▶ EXERCISE
Copy the text of each row below line for line and word for word. Leave the pictures out of your answer.

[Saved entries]
________________
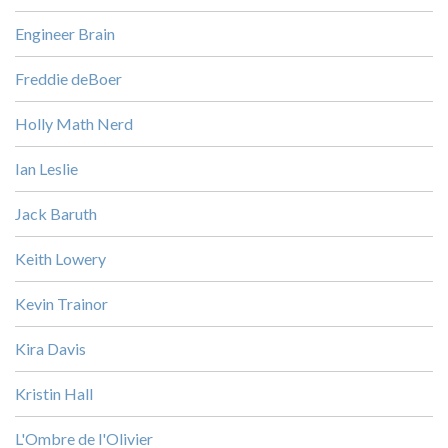
Engineer Brain
Freddie deBoer
Holly Math Nerd
Ian Leslie
Jack Baruth
Keith Lowery
Kevin Trainor
Kira Davis
Kristin Hall
L'Ombre de l'Olivier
________________
▶ RESULT BELOW
Engineer Brain
Freddie deBoer
Holly Math Nerd
Ian Leslie
Jack Baruth
Keith Lowery
Kevin Trainor
Kira Davis
Kristin Hall
L'Ombre de l'Olivier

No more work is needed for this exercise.